Raymond Mungo (born 1946) is the author, co-author, or editor of more than a dozen books. He writes about business, economics, and financial matters as well as cultural issues. In the 1960s, he attended Boston University, where he served as a writer on the Boston University News in 1966-67; and where, as a student leader, he spearheaded demonstrations against the Vietnam War.
In 1967, Mungo co-founded the Liberation News Service (LNS), an alternative news agency, along with Marshall Bloom. LNS split off from College Press Service (CPS) in a political dispute. The founding event was a notably tumultuous meeting that transpired not far from the offices of CPS on Church Street in Washington, D.C.. Mungo descriptively details this event in his book, Famous Long Ago: My Life and Hard Times with the Liberation News Service.
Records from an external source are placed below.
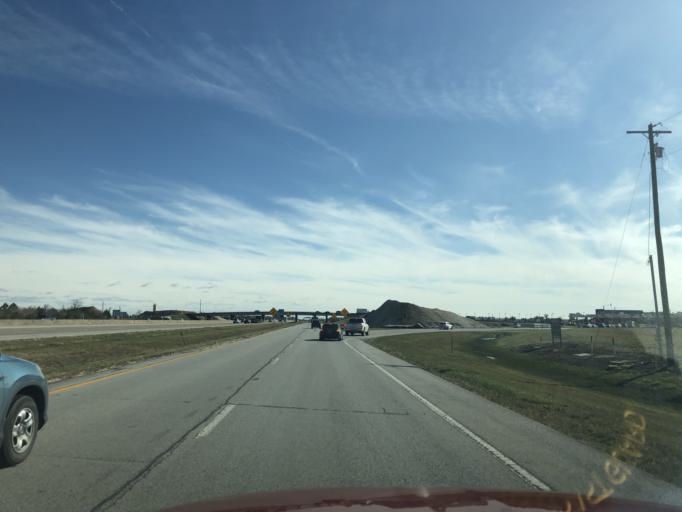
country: US
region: Texas
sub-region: Galveston County
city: Dickinson
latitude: 29.4332
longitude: -95.0635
In 1968,he moved to Vermont with Verandah Porche and others as part of the Back-to-the-land movement.
Mungo continued to write through the 1970s and 1980s; however in 1997 his career path took a different turn. When he wrote Palm Springs Babyon in 1993 he lived in Palm Springs, California. He completed a Master's Degree in counseling and began working with the severely mentally ill and with AIDS patients in Los Angeles. Mungo visited France in 2000 and briefly considered relocating there.